Exercise data START

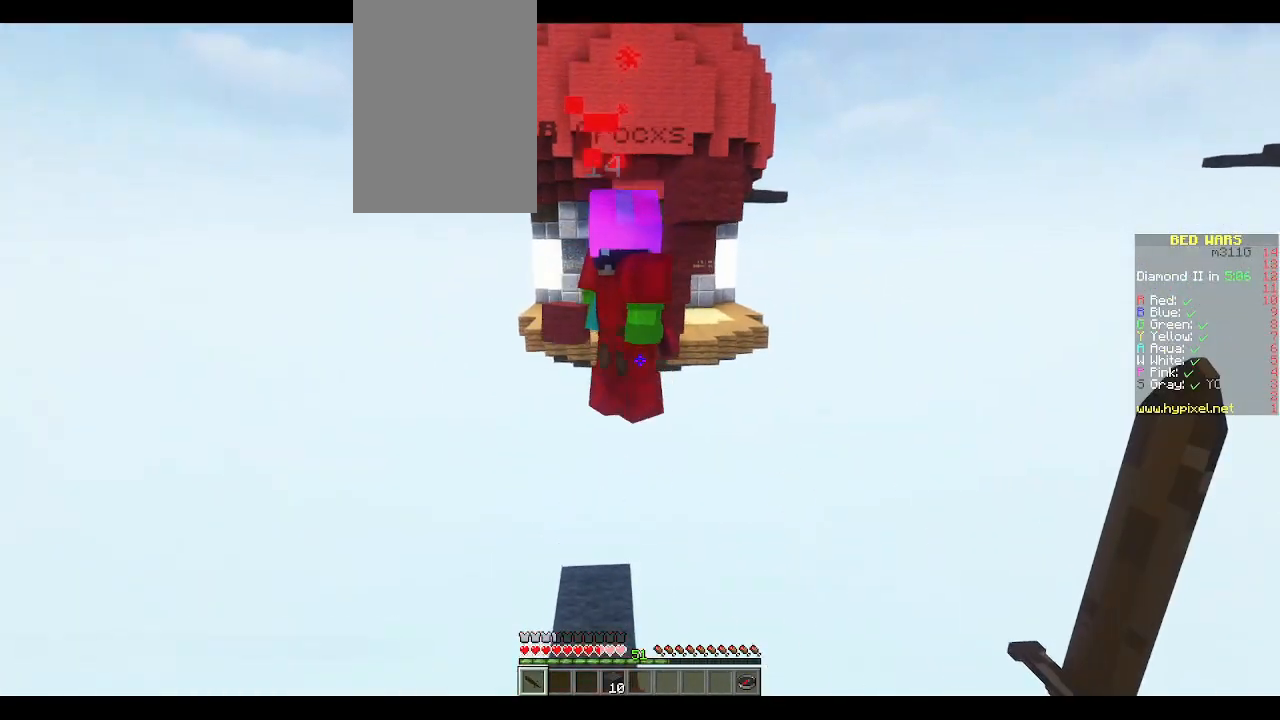
{"keys": ["a"], "mouse": ["left"], "events": [[83, "a", "down"], [150, "a", "up"], [150, "w", "up"], [217, "mouse_left", "down"], [233, "mouse_left", "up"], [300, "mouse_left", "down"], [500, "a", "down"]]}
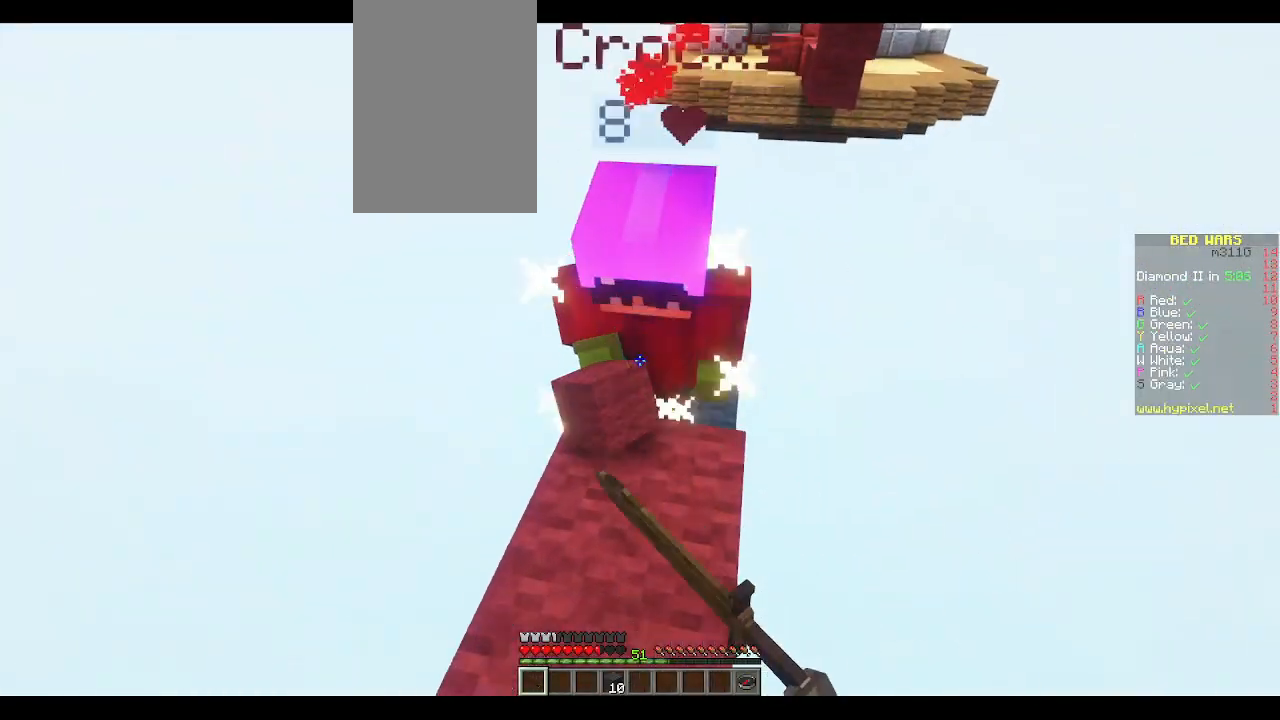
{"keys": [], "mouse": ["left"], "events": [[50, "a", "up"], [200, "w", "down"], [317, "w", "up"], [400, "mouse_right", "down"], [450, "mouse_right", "up"]]}
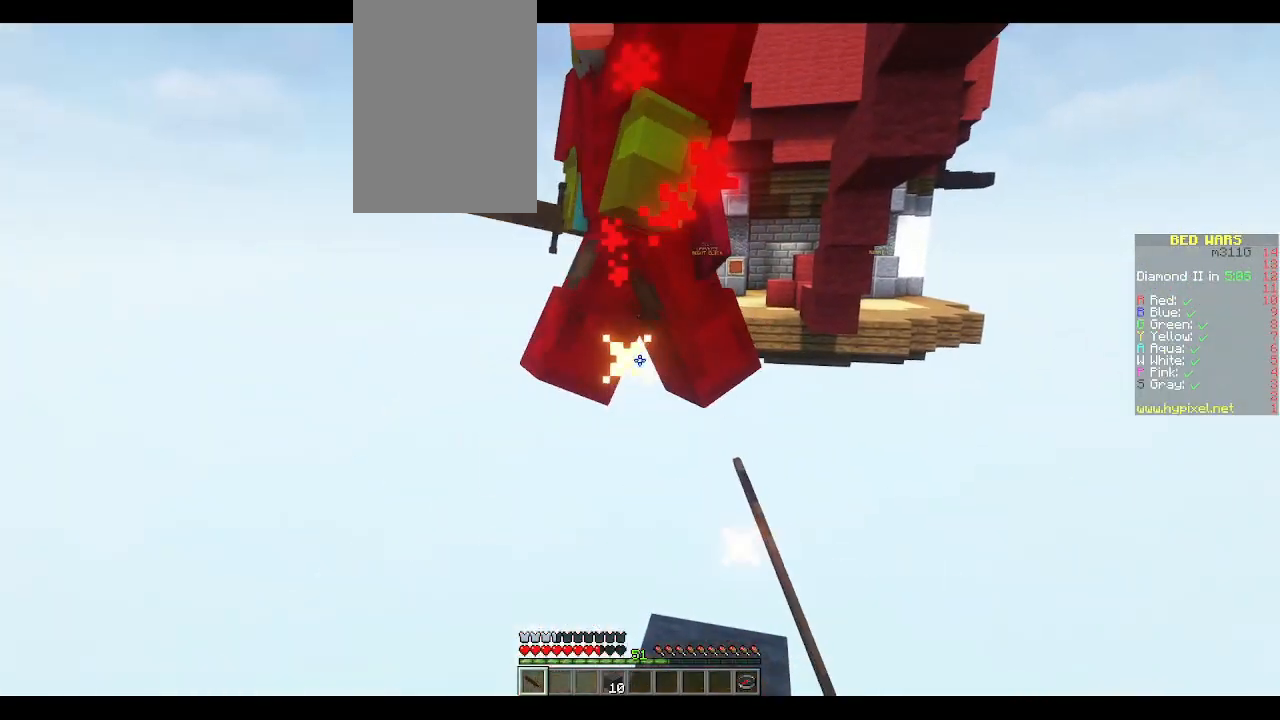
{"keys": [], "mouse": [], "events": [[33, "mouse_left", "up"], [67, "mouse_left", "down"], [317, "mouse_left", "up"]]}
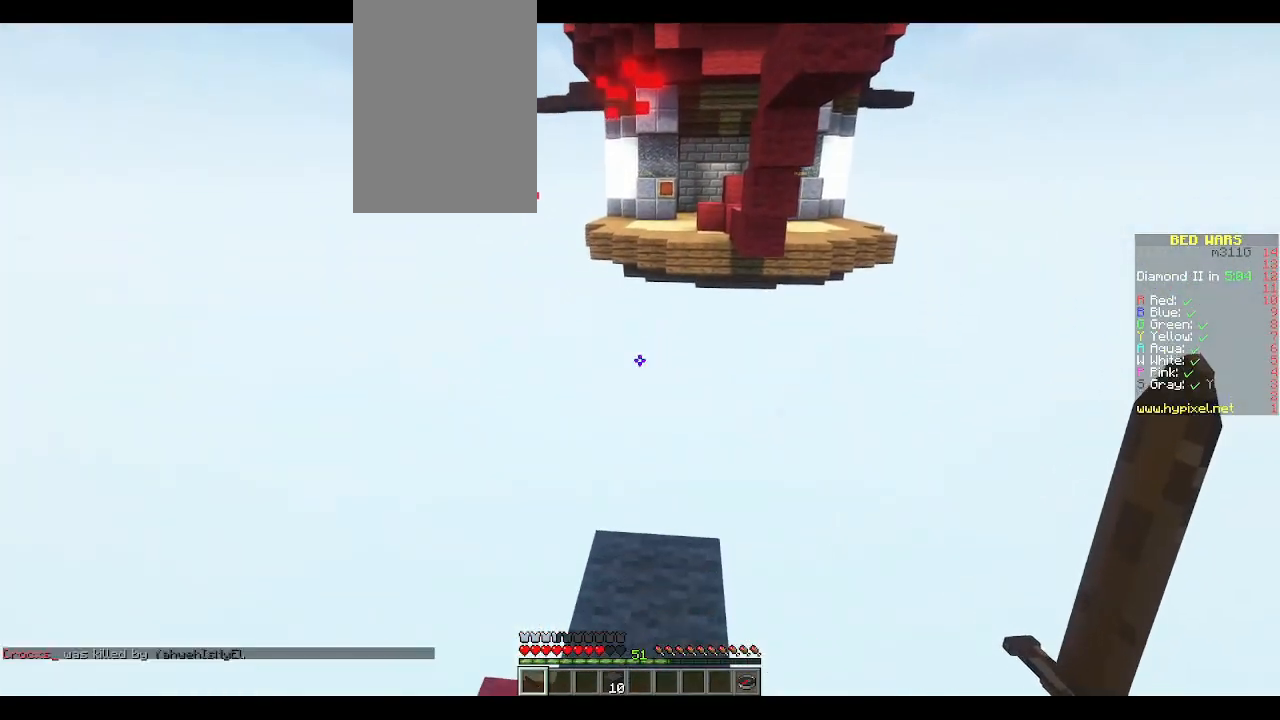
{"keys": ["w"], "mouse": [], "events": [[83, "w", "down"], [233, "w", "up"], [350, "w", "down"]]}
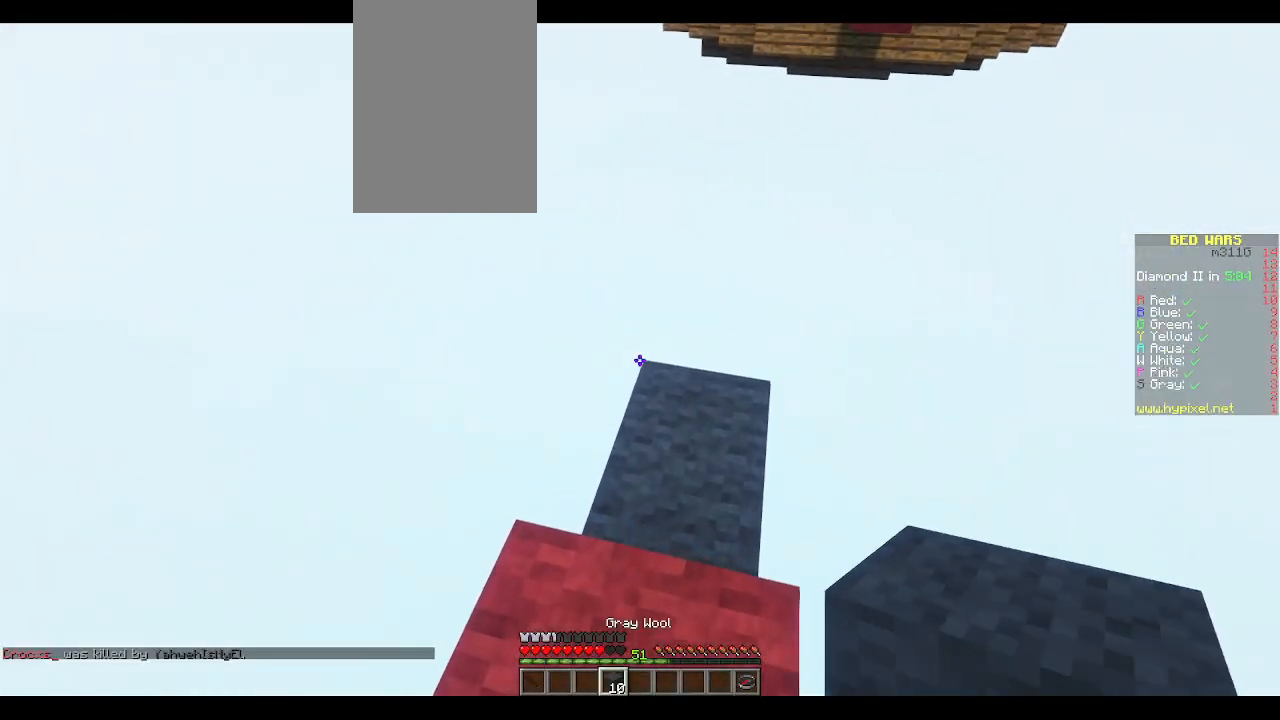
{"keys": ["w"], "mouse": ["right"], "events": [[217, "space", "down"], [350, "space", "up"], [400, "mouse_right", "down"], [433, "mouse_right", "up"], [483, "mouse_right", "down"]]}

Exercise data END

▸ Task statement
Each entry above has to be set down again verbatim, except for its pictures.

▸ Reply to the task
{"keys": ["a"], "mouse": ["left"], "events": [[83, "a", "down"], [150, "a", "up"], [150, "w", "up"], [217, "mouse_left", "down"], [233, "mouse_left", "up"], [300, "mouse_left", "down"], [500, "a", "down"]]}
{"keys": [], "mouse": ["left"], "events": [[50, "a", "up"], [200, "w", "down"], [317, "w", "up"], [400, "mouse_right", "down"], [450, "mouse_right", "up"]]}
{"keys": [], "mouse": [], "events": [[33, "mouse_left", "up"], [67, "mouse_left", "down"], [317, "mouse_left", "up"]]}
{"keys": ["w"], "mouse": [], "events": [[83, "w", "down"], [233, "w", "up"], [350, "w", "down"]]}
{"keys": ["w"], "mouse": ["right"], "events": [[217, "space", "down"], [350, "space", "up"], [400, "mouse_right", "down"], [433, "mouse_right", "up"], [483, "mouse_right", "down"]]}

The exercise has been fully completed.